Text block section start
InGeneron said that the study is a double-blinded, multi-center trial aimed at demonstrating the effectiveness of its autologous point-of-care cell therapy in treating the indication.

The US Food and Drug Administration (FDA) approved the study, and patient enrollment has started, where the trial is intended to enroll 246 patients.

The trial is also planned to enroll patients from up to 15 sites across the US and marks the largest regenerative cell therapy studies on the present indication till date.

InGeneron said that the partial rotator cuff tear is one of the most common orthopedic impairments of the shoulder, and is related with a degenerative and often chronic condition found in the supraspinatus tendon.

The company’s therapeutic approach involves isolating regenerative cells from patients’ own adipose tissue through a minimally invasive liposuction procedure, followed by processing the cells using advanced technology, and injecting the isolated cells in the site of the patient’s injury using ultrasound.

The pivotal study is double-blinded and includes a group of patients who receive the cell therapy treatment and a control group that receives a corticosteroid injection.

The corticosteroids are used as a current standard of care in the treatment of partial rotator cuff tears and the patients enrolled in the study are monitored through follow-up visits for 48 weeks following the intervention.

The pivotal trial for rotator cuff tendinopathy representing its clinical lead program, follows the positive outcomes of a previous feasibility study reported in December last year. The feasibility study found that InGeneron’s therapy for rotator cuff tears to be safe and well-tolerated.

InGeneron chief executive officer Angelo Moesslang said: “Following the positive results of our feasibility study, the enrollment of the first patients in this pivotal program is another important milestone on our way toward introducing regenerative cell therapy to clinical practice.

“We look forward to further generating evidence of the safety and clinical benefit of our therapeutic approach, and are optimistic that the trial will support our efforts to obtain a label approval to market our technology for this indication in the U.S.”
Text block section end
-- What to do --
1/ In the InGeneron trial article, rewrite the paragraph beginning "The company's therapeutic approach involves" as a short list of steps, keeping its main facts.
2/ List every number that appears in the InGeneron trial article, each with what it counts.
3/ Repeat the InGeneron trial article between "InGeneron said that the partial" and "the supraspinatus tendon.", inclusive.
Information provided section start
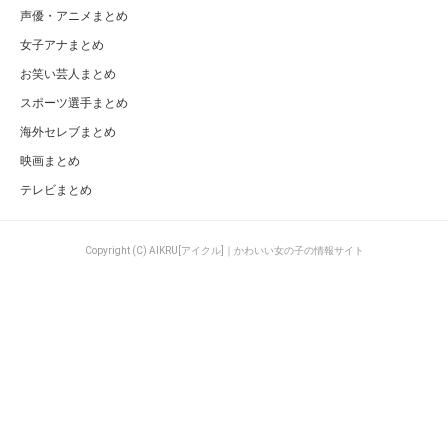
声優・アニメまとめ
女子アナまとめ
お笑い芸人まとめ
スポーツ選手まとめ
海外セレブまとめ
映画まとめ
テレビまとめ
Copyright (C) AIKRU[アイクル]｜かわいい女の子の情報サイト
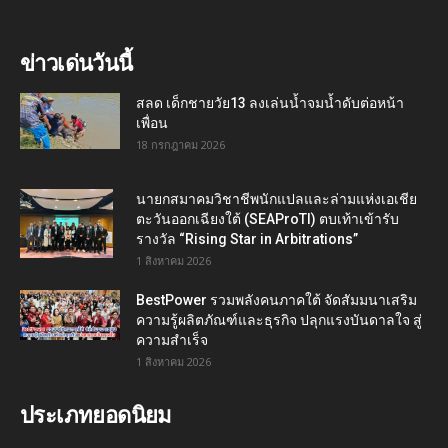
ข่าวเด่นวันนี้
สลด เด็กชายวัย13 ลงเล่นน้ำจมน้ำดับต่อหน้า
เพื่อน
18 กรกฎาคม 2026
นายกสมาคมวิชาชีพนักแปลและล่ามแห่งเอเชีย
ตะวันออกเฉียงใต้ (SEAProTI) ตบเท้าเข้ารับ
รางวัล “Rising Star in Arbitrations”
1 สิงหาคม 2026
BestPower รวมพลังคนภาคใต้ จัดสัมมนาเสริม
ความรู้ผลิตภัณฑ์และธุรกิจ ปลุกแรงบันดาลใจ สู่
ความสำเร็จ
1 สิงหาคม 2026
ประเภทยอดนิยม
Information provided section end
Information provided section start
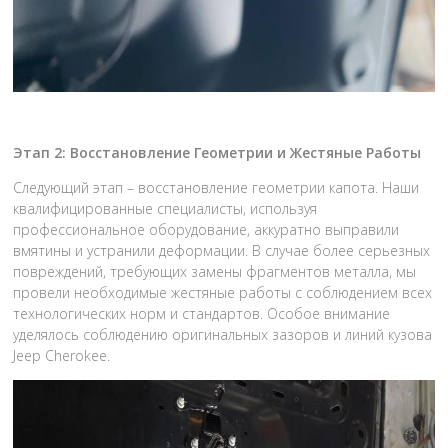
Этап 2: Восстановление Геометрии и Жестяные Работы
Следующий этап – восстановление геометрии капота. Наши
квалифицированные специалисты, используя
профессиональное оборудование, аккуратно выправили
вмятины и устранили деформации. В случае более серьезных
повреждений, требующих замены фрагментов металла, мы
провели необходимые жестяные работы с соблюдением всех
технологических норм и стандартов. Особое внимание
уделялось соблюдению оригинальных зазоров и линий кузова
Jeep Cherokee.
Information provided section end
Information provided section start
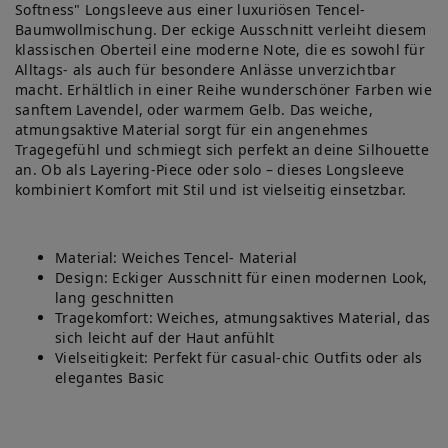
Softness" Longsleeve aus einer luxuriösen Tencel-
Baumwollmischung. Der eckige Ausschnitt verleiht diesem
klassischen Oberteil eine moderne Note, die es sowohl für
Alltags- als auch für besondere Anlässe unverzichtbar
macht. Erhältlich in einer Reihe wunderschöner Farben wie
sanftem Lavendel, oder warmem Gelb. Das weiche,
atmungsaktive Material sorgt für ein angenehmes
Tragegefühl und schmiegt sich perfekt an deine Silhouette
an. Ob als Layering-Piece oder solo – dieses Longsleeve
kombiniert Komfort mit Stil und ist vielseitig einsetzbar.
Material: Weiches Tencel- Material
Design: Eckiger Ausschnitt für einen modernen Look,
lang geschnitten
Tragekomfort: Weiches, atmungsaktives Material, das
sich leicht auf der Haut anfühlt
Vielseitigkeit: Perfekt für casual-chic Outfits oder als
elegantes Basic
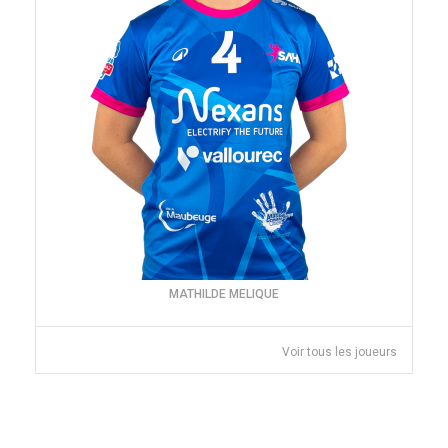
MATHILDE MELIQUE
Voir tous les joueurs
Information provided section end
-- Replies --
1/
- Regenerative cells are isolated from the patient's own adipose tissue through a minimally invasive liposuction procedure.
- The cells are processed using advanced technology.
- The isolated cells are injected at the site of the patient's injury using ultrasound.

2/
- 246: the patients the trial is intended to enroll
- 15: the maximum number of US sites patients will come from
- 48: the weeks of follow-up visits after the intervention

3/
InGeneron said that the partial rotator cuff tear is one of the most common orthopedic impairments of the shoulder, and is related with a degenerative and often chronic condition found in the supraspinatus tendon.